The Elites Were Living High. Then Came the Fall.

    The article is about the collapse of Ugarit and Mycenae which dominated the eastern Mediterranean Sea during what historians call the Bronze Age.

Based on the article, we might think and / or assume that a collapse is imminent and that we cannot change it, much less prevent it. History repeats, there are many empires that disappeared in the same way. Regardless of their size, regardless of the time of existence, much less the power they had.

In this particular story there are no exact records of what really happened and caused these countries to collapse. There are many theories, but nothing concrete.

According to Sarah Murray, a professor at the University of Toronto the collapse could be due to a combination of war, drought and migration. 

It is difficult to think otherwise since the combination of these can truly lead anywhere to disappear.

 I was struck by the theory that the same people, oppressed, were the ones who rose up against the empire and managed to end it. So they decided to do something against the government. Josephine Quinn says "Given what’s known about these societies, I have concluded that the city’s lower classes may have gotten fed up and burned it all down." Sounds logical, I can think that there was a time when citizens had nothing to lose.

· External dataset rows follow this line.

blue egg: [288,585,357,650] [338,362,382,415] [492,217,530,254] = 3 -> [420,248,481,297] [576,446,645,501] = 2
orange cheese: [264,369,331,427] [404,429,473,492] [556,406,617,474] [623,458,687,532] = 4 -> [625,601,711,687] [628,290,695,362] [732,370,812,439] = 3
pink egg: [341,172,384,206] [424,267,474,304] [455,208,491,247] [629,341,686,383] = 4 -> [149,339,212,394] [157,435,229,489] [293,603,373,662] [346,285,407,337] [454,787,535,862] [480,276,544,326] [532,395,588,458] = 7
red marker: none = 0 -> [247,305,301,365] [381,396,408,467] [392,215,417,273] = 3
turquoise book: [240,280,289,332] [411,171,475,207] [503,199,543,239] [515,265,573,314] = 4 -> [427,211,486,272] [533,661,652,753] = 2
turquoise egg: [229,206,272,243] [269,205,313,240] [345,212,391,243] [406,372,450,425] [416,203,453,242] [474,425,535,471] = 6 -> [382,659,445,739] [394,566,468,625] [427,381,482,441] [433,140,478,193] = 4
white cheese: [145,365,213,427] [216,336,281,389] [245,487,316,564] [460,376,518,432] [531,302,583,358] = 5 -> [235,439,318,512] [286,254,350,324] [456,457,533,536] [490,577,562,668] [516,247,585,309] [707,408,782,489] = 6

Another reason that caught my attention was the almost complete disappearance of writing. I cannot imagine how something so necessary for communication could have undergone these changes. The power of writing became counterproductive. Instead of opening ourselves to overcoming, it led us to oppression.

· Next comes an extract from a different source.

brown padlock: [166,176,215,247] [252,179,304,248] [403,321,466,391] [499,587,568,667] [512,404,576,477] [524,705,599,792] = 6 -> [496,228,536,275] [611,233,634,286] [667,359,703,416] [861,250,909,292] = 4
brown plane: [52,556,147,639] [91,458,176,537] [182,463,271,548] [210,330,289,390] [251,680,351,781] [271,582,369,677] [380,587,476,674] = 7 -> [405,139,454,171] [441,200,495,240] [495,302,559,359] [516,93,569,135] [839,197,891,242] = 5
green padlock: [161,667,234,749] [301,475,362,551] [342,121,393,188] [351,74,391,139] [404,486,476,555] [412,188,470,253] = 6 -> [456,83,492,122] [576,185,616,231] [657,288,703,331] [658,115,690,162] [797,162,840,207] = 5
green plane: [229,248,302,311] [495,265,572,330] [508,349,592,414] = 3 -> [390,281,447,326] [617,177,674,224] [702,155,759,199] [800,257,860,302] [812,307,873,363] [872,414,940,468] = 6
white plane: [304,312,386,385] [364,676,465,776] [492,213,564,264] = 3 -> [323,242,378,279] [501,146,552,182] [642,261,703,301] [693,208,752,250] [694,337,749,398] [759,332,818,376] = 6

The last thing I can think of is that everything that starts has to come to an end. So we can be sure that like other places we will undergo changes. The article also talks about positive changes. Finally not all is lost.  The article talks about local companies in Tyre and Sidon. They were owners of small companies without any formal affiliations or political ties. They had the right to travel unknown seas with the fall of the old Kingdoms. Tyre's traders went much further than Ugarit 's representatives ever had, and settled in the land that became Spain, Morocco and Tunisia.

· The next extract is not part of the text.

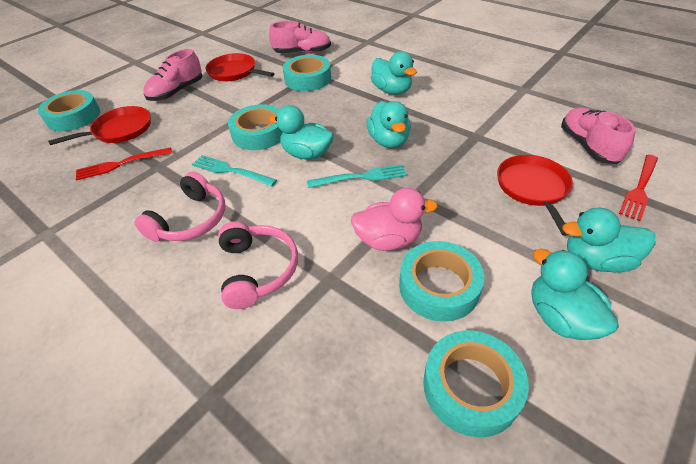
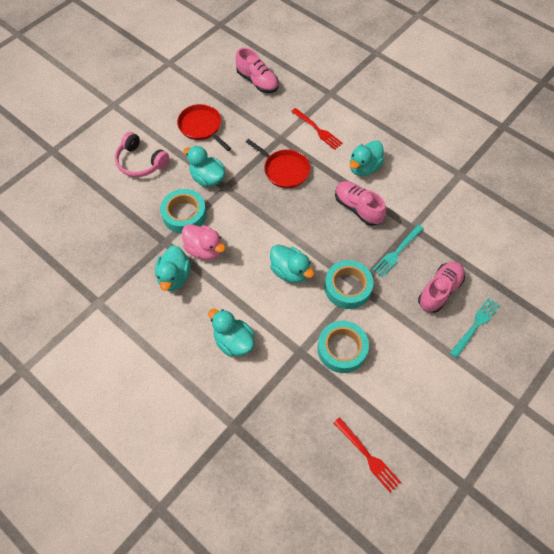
pink headphones: [134,171,225,242] [218,221,298,309] = 2 -> [115,132,169,177] = 1
red pan: [48,106,151,145] [206,53,274,81] [497,155,573,236] = 3 -> [177,104,231,151] [246,139,310,188] = 2
turquoise tape: [38,90,100,131] [228,104,283,150] [283,55,331,91] [399,241,485,322] [423,330,529,437] = 5 -> [160,189,207,234] [317,321,369,373] [324,260,373,309] = 3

The merchants of Tyre and Sidon thrived in this new world. They were local business owners with no formal affiliations or political ties. Tyre's traders went much further than Ugarit 's representatives ever had, and settled in the land that became Spain, Morocco and Tunisia.

That is to say, the fall of civilization in the Bronze Age was not an all-out collapse. More precisely, it was changing the essence of cities' political force. Instead of a centralized, multinational power system that dominated the entire eastern Mediterranean region, each city-state had local governments.